Beginning with the first line of the data below, set down each line exactly through the line that contains "müdahale potansiyeli taşıyan".

++++ EXERCISE MATERIALS

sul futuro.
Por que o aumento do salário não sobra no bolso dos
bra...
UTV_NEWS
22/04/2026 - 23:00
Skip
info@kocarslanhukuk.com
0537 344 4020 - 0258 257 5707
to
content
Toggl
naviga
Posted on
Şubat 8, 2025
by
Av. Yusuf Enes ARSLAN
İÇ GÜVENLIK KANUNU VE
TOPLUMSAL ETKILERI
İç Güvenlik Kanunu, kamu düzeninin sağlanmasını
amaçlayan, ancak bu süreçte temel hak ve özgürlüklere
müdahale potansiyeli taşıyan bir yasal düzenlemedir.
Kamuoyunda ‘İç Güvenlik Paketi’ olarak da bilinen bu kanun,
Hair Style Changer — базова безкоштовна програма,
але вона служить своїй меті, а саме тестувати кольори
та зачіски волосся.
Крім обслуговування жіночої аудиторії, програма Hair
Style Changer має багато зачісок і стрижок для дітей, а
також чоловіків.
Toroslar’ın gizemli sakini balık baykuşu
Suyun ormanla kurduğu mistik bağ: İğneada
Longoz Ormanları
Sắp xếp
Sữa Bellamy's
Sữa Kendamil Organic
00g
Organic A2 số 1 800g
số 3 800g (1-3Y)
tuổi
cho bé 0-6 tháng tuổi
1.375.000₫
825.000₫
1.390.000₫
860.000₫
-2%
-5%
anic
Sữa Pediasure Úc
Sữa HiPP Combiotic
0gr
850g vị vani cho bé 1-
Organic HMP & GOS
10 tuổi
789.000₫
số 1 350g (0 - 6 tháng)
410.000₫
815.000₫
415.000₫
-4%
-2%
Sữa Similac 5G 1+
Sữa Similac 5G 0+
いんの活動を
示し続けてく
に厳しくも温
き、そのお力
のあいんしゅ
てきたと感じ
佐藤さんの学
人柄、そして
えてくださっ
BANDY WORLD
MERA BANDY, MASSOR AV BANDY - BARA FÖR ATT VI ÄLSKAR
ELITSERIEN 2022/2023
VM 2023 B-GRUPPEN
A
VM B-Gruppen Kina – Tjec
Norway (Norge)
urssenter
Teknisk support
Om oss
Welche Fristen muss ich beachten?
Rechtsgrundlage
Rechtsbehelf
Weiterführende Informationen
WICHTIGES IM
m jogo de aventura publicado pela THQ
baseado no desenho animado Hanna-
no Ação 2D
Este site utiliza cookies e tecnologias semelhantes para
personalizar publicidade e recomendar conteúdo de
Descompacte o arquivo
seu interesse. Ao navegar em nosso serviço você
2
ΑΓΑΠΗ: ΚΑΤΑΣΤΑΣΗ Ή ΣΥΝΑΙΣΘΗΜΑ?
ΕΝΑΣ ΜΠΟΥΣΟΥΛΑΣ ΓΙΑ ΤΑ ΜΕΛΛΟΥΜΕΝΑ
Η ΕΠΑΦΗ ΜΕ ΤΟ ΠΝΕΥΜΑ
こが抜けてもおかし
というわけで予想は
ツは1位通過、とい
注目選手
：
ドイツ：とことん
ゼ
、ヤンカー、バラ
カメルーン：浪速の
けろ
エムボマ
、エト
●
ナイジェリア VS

++++++++

EXERCISE RESULT –
sul futuro.
Por que o aumento do salário não sobra no bolso dos
bra...
UTV_NEWS
22/04/2026 - 23:00
Skip
info@kocarslanhukuk.com
0537 344 4020 - 0258 257 5707
to
content
Toggl
naviga
Posted on
Şubat 8, 2025
by
Av. Yusuf Enes ARSLAN
İÇ GÜVENLIK KANUNU VE
TOPLUMSAL ETKILERI
İç Güvenlik Kanunu, kamu düzeninin sağlanmasını
amaçlayan, ancak bu süreçte temel hak ve özgürlüklere
müdahale potansiyeli taşıyan bir yasal düzenlemedir.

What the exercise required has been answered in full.